LeetCode 384. Shuffle an Array

原题链接在这里：https://leetcode.com/problems/shuffle-an-array/

题目：

Shuffle a set of numbers without duplicates.

Example:

// Init an array with set 1, 2, and 3.
int[] nums = {1,2,3};
Solution solution = new Solution(nums);

// Shuffle the array [1,2,3] and return its result.
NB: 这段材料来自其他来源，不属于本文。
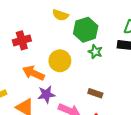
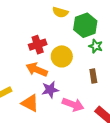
red cross: (22, 40) -> (38, 45), moved
brown rectangle: (95, 93) -> (93, 76), moved, turned 64

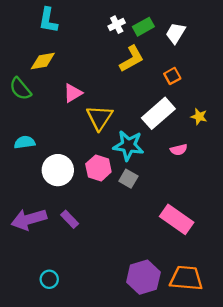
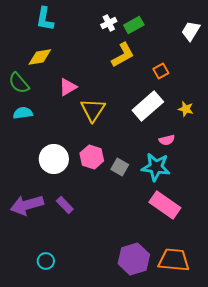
white trapezoid: (176, 33) -> (191, 31), moved
cyan semicircle: (25, 142) -> (23, 113), moved
cyan star: (128, 145) -> (156, 167), moved

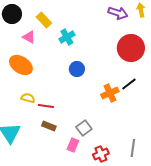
Any permutation of [1,2,3] must equally likely to be returned.
solution.shuffle();

// Resets the array back to its original configuration [1,2,3].
solution.reset();

// Returns the random shuffling of array [1,2,3].
solution.shuffle();

题解：

Shuffle时每个数字在小于它的方位内 swap 一次.

j = random.nextInt(i+1). j is picked randomly from [0,i].

有两种可能

1. j == i, 那么nums[i]就没有换位置. 概率是1/(1+i).

2. j != i, 那么nums[i]就换位置了, 另外[0, i-1] 之间 i choices, 任选一个数与其对调. 概率是 (1-1/(1+i)) * (1/i) = 1/(1+i).

以此类推后就表明，结果中任何一个数字都有相等的概率在任意个位置上. 就是any permutation has same 概率.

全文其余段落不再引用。